Adults usually need seven or eight hours of sleep a night. If you have been getting enough sleep but are still tired, ask your doctor about obstructive sleep apnea, a condition that can increase your risk of heart disease. Signs include loud snoring, stopping breathing briefly during sleep, and waking up gasping for air.
6. Manage stress
Everyone, especially nurses, undergoes stress, but some people cope with it in damaging ways — such as overeating, drinking, or smoking. Find healthy tactics you enjoy, such as taking a walk, relaxation exercises, or meditation.
7. Get regular health screenings
Diabetes and heart conditions are often asymptomatic, and you probably won't know whether you have them without testing. Yearly screening for high blood pressure, every four to six years for cholesterol, and every three years for diabetes give you the information to take timely, intelligent action.
Why is Preventive Healthcare Important?
Routine cardiovascular testing alone saves tens of thousands of adults' lives annually, and vaccines save the lives of approximately 42,000 children annually. Not only that, according to the Institute of Medicine (IOM), missed prevention opportunities cost the U.S. $55 billion year after year. Why look for problems before they arise?
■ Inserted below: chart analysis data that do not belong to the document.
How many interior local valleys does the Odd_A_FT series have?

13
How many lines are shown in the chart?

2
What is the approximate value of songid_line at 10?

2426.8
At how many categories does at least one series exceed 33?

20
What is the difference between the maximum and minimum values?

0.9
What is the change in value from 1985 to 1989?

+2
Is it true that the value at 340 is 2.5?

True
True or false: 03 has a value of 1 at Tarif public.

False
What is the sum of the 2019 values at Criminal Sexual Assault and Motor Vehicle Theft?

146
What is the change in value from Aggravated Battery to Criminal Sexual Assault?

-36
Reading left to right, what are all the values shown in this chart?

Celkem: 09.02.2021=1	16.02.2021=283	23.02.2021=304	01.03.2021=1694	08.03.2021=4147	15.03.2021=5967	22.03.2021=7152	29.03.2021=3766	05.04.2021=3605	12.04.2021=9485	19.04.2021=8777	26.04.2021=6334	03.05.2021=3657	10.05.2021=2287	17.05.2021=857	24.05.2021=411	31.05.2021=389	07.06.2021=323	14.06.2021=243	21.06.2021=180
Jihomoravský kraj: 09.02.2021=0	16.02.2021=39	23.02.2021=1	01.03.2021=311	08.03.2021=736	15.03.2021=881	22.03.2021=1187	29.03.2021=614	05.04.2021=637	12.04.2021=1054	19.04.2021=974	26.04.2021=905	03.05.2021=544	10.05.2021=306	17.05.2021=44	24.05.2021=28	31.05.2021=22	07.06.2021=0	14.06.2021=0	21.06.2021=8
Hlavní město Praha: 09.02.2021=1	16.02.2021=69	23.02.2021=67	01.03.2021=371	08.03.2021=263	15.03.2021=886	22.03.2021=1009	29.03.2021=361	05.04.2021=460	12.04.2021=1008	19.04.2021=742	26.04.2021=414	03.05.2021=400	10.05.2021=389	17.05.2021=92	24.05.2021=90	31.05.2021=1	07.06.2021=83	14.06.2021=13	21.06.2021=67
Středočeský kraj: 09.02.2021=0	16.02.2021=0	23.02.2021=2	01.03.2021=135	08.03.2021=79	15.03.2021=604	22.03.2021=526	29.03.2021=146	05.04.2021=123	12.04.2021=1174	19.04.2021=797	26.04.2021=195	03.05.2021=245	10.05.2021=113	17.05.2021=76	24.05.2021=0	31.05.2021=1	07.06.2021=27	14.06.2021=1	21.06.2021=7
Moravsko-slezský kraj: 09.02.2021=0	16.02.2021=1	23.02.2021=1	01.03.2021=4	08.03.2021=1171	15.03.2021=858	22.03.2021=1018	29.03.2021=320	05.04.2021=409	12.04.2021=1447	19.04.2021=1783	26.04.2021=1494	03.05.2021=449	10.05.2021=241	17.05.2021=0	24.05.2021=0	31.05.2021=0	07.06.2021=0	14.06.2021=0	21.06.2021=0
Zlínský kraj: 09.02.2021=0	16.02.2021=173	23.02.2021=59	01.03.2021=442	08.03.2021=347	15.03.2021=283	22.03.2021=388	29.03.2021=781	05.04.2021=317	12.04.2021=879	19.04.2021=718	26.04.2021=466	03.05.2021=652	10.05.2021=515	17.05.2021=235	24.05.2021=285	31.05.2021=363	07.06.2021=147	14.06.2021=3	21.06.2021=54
Preventive care is proactive in contrast to reactive. Instead of waiting to see if a problem arises, in preventive care, you take control of the situation, foresee possible conditions, and often prevent overwhelming suffering by acting promptly before reaching a crisis. PRN healthcare workers, nurses, and CNAs know about screening, vaccination, and routine care. They are responsible for staying up to date on their preventative healthcare to set an example and be healthy working in healthcare.